Given entries.
□ □ □ □
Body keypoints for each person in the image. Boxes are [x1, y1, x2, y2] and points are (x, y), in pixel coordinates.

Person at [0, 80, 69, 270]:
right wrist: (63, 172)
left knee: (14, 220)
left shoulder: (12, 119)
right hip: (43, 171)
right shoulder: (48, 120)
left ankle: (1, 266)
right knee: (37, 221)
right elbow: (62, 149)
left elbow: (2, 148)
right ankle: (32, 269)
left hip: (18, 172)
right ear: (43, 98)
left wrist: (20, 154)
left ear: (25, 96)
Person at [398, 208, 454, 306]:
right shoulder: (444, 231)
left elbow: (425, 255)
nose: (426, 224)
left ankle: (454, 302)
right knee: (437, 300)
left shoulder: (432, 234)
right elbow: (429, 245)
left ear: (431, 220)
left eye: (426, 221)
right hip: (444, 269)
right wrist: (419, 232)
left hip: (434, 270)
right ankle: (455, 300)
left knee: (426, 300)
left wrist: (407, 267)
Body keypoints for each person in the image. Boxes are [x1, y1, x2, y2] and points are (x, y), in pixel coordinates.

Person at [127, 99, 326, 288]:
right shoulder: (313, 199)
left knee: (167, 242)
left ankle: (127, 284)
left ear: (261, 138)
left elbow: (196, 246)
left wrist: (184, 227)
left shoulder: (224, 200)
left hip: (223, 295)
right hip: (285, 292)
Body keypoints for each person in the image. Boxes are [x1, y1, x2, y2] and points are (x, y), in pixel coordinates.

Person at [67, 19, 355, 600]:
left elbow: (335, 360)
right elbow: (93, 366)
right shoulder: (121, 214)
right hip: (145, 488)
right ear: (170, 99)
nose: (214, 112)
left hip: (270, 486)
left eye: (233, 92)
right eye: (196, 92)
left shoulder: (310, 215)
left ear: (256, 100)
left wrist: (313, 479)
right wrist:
□ □ □ □
Task instructions. Without skipping a line, retype the full listing.

Output of the exercise.
Body keypoints for each person in the image. Boxes are [x1, y1, x2, y2] and points are (x, y), in pixel coordinates.

Person at [0, 80, 69, 270]:
right wrist: (63, 172)
left knee: (14, 220)
left shoulder: (12, 119)
right hip: (43, 171)
right shoulder: (48, 120)
left ankle: (1, 266)
right knee: (37, 221)
right elbow: (62, 149)
left elbow: (2, 148)
right ankle: (32, 269)
left hip: (18, 172)
right ear: (43, 98)
left wrist: (20, 154)
left ear: (25, 96)
Person at [398, 208, 454, 306]:
right shoulder: (444, 231)
left elbow: (425, 255)
nose: (426, 224)
left ankle: (454, 302)
right knee: (437, 300)
left shoulder: (432, 234)
right elbow: (429, 245)
left ear: (431, 220)
left eye: (426, 221)
right hip: (444, 269)
right wrist: (419, 232)
left hip: (434, 270)
right ankle: (455, 300)
left knee: (426, 300)
left wrist: (407, 267)
Body keypoints for each person in the image. Boxes are [x1, y1, x2, y2] and points are (x, y), in pixel coordinates.

Person at [127, 99, 326, 288]:
right shoulder: (313, 199)
left knee: (167, 242)
left ankle: (127, 284)
left ear: (261, 138)
left elbow: (196, 246)
left wrist: (184, 227)
left shoulder: (224, 200)
left hip: (223, 295)
right hip: (285, 292)
Body keypoints for each person in the image. Boxes are [x1, y1, x2, y2] and points are (x, y), in pixel coordinates.

Person at [67, 19, 355, 600]:
left elbow: (335, 360)
right elbow: (93, 366)
right shoulder: (121, 214)
right hip: (145, 488)
right ear: (170, 99)
nose: (214, 112)
left hip: (270, 486)
left eye: (233, 92)
right eye: (196, 92)
left shoulder: (310, 215)
left ear: (256, 100)
left wrist: (313, 479)
right wrist:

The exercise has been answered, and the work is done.